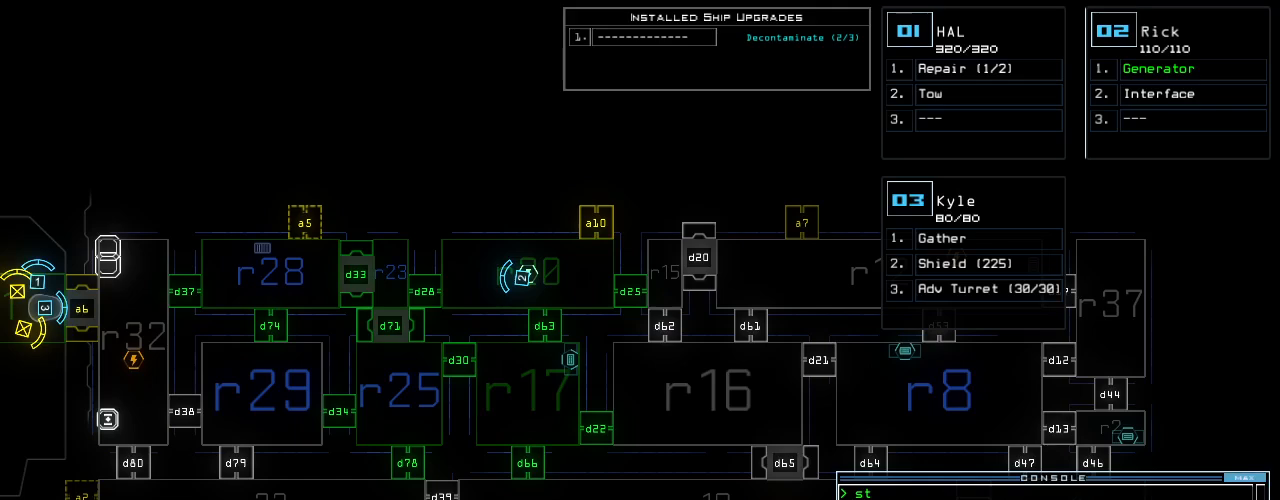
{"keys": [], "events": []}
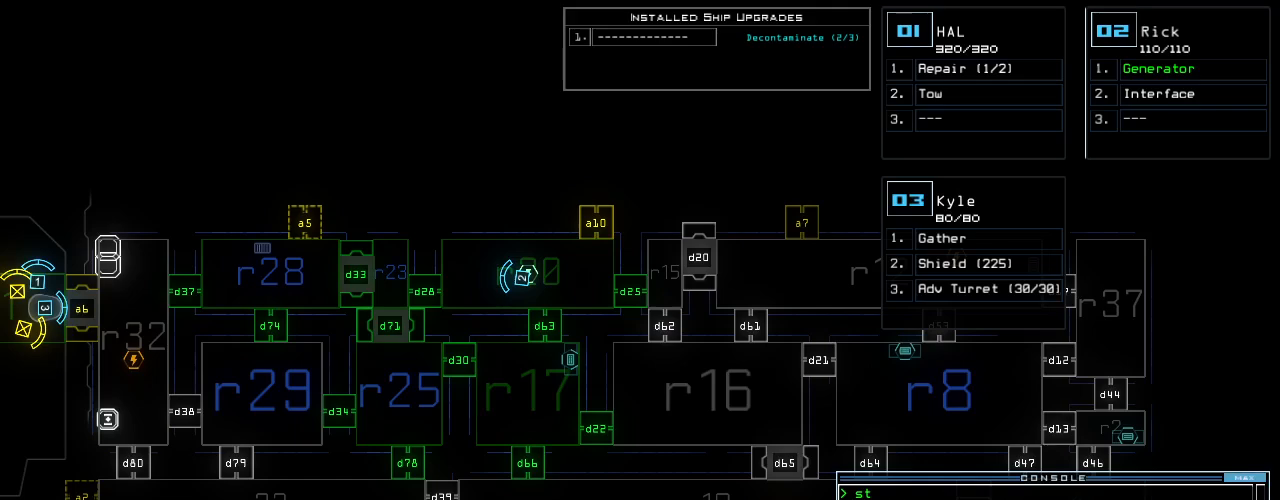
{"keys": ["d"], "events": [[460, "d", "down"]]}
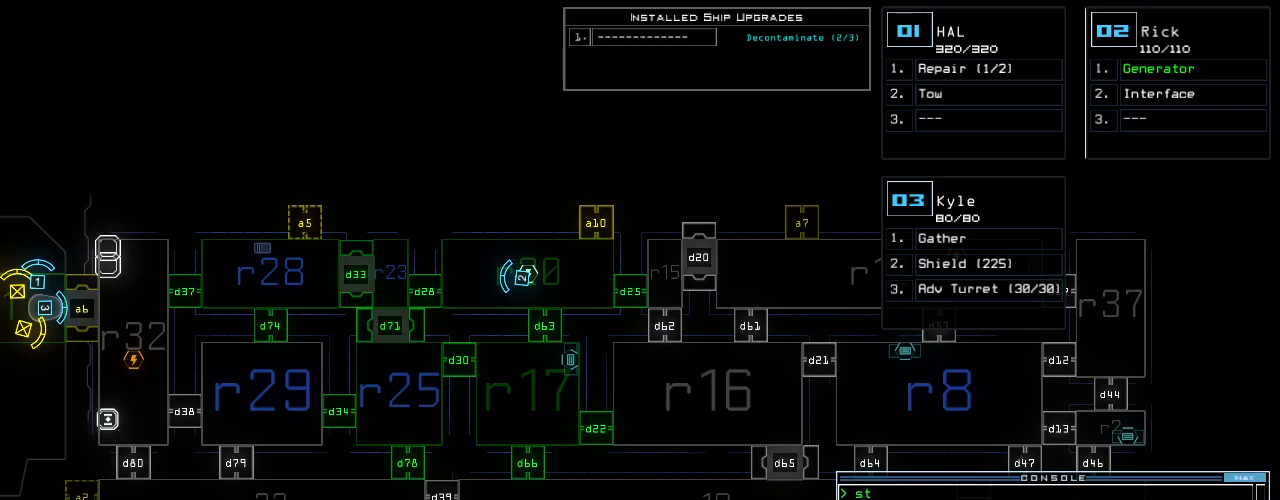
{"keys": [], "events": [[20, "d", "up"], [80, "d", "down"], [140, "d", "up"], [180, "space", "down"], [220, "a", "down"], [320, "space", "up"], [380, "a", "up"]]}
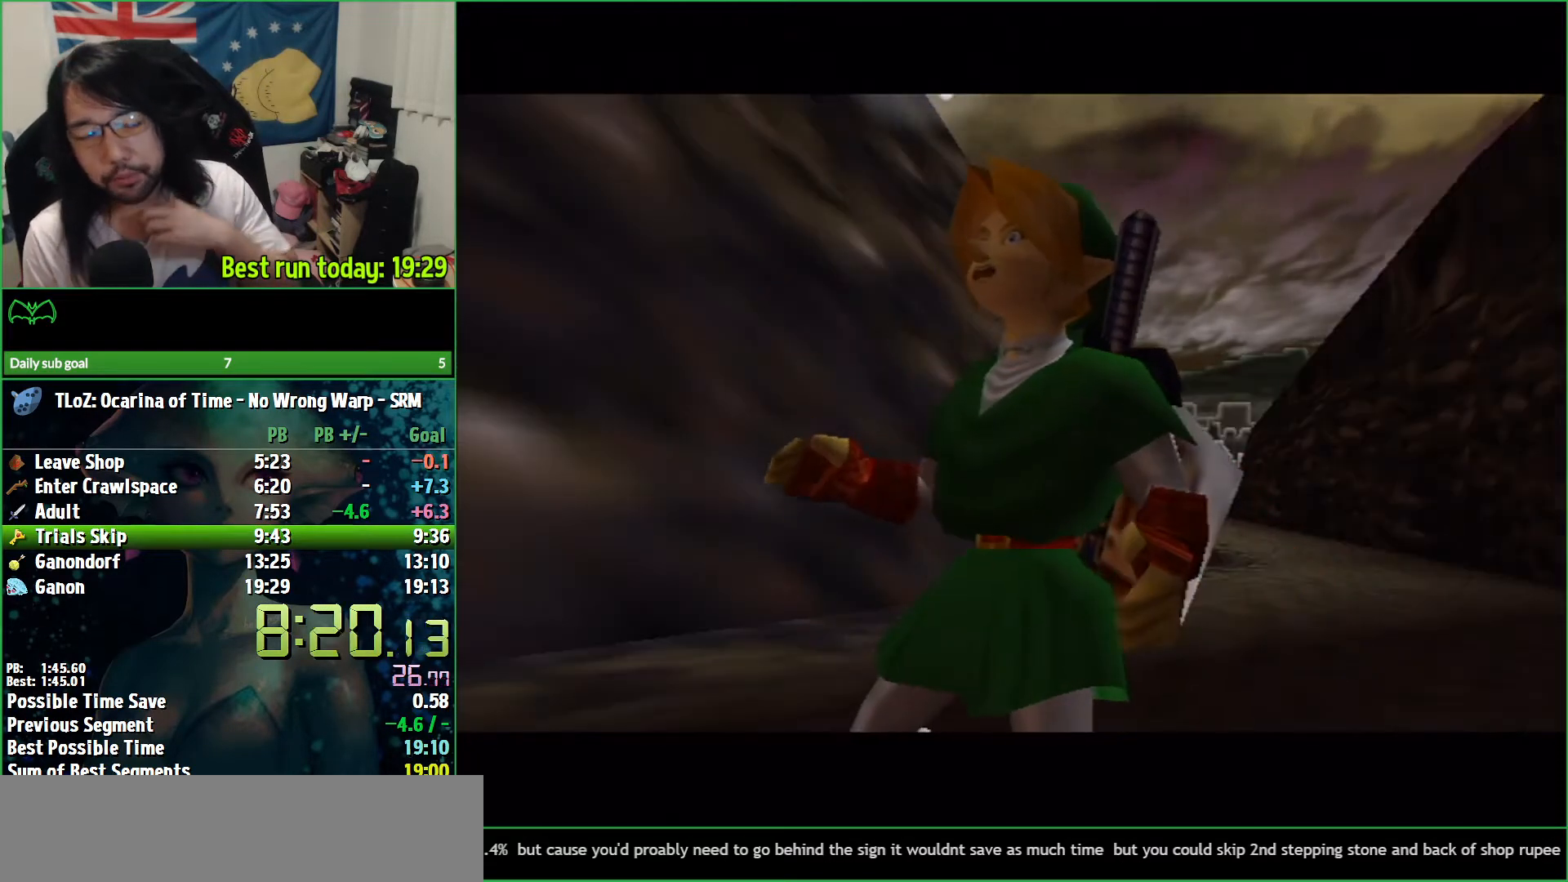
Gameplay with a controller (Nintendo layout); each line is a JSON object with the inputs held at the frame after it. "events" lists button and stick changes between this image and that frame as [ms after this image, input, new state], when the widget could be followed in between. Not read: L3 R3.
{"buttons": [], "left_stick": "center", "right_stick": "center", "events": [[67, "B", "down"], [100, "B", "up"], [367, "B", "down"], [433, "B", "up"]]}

----

WORK TO COMPLETE =
Keep the pictures out of the copy and return the rest of the data above exactly.

RESPONSE BELOW =
{"keys": [], "events": []}
{"keys": ["d"], "events": [[460, "d", "down"]]}
{"keys": [], "events": [[20, "d", "up"], [80, "d", "down"], [140, "d", "up"], [180, "space", "down"], [220, "a", "down"], [320, "space", "up"], [380, "a", "up"]]}
Gameplay with a controller (Nintendo layout); each line is a JSON object with the inputs held at the frame after it. "events" lists button and stick changes between this image and that frame as [ms after this image, input, new state], when the widget could be followed in between. Not read: L3 R3.
{"buttons": [], "left_stick": "center", "right_stick": "center", "events": [[67, "B", "down"], [100, "B", "up"], [367, "B", "down"], [433, "B", "up"]]}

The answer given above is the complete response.